Asahi Kasei has begun licensing of technology for the design and manufacture of lithium-ion capacitors (LiCs) based on its proprietary lithium pre-doping technology.
The novel proprietary doping method enables LiCs to be manufactured at lower cost with generally available materials and equipment which are used for manufacturing lithium-ion batteries (LiBs), while enabling the design and manufacture of LiCs with increased capacity and improved input/output performance.
The licensing includes not only Asahi Kasei’s intellectual property related to LiC technology, but also technical expertise such as cell design and manufacturing with pilot equipment. By licensing its technology, Asahi Kasei expects to support licensees around the world to significantly reduce LiC development times and achieve low-cost LiC manufacture utilizing existing equipment.
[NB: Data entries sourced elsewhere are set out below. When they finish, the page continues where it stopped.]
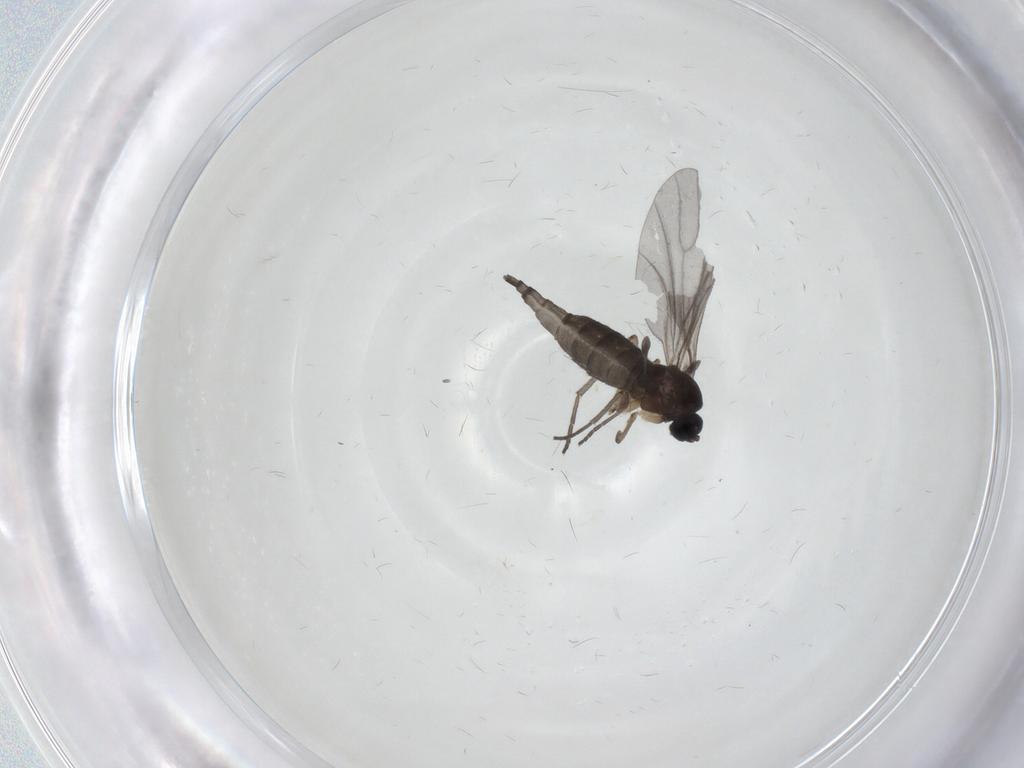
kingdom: Animalia
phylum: Arthropoda
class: Insecta
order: Diptera
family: Sciaridae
Demand for energy storage devices is forecasted to continue rising due to the spread of electric mobility and increased use of renewable energy. The LiC is a next-generation energy storage device that uses the same material as an electric double layer capacitor (EDLC) for the cathode and the same material used as an LiB for the anode. As LiCs have higher input/output characteristics than LiBs, they are suited to fields where instantaneous power is needed, and can be quickly recharged. Also featuring long cycle life and high safety, LiCs are expected to be used in mobility applications such as electric trams and buses which charge at each stop instead of using power from overhead lines.
In the growing field of energy storage systems (ESS) for renewable energy such as solar and wind, it is possible to extend the service life of LiBs by using LiCs in conjunction to reduce the LiB charge/discharge load. This is expected to reduce both running costs and environmental impact through less frequent replacement of LiBs, generating less waste.
The conventional LiC manufacturing process requires expensive materials for pre-doping, such as perforated foil and lithium metal foil. Furthermore, as lithium metal is highly reactive and hazardous, additional costs are incurred to maintain a safe working environment.
Asahi Kasei developed a low-cost pre-doping method using inexpensive lithium carbonate as the source of lithium ions, eliminating the need for expensive materials such as perforated foil and lithium metal foil. With this novel doping method, lithium carbonate is included in the cathode and pre-doping is performed at initial charging, when nearly all of the lithium carbonate decomposes and lithium ions transfer to the anode. This not only allows the manufacture of LiCs using materials and equipment similar to those used in the manufacture of LiBs, but also enables capacity and input/output performance to be raised by a factor of 1.3 or more (compared to Asahi Kasei’s conventional LiCs).
Asahi Kasei has already licensed this technology, and will continue offering it to other licensees in order to support further adoption and application development of the LiC as a next-generation energy storage device which contributes to the world’s sustainability.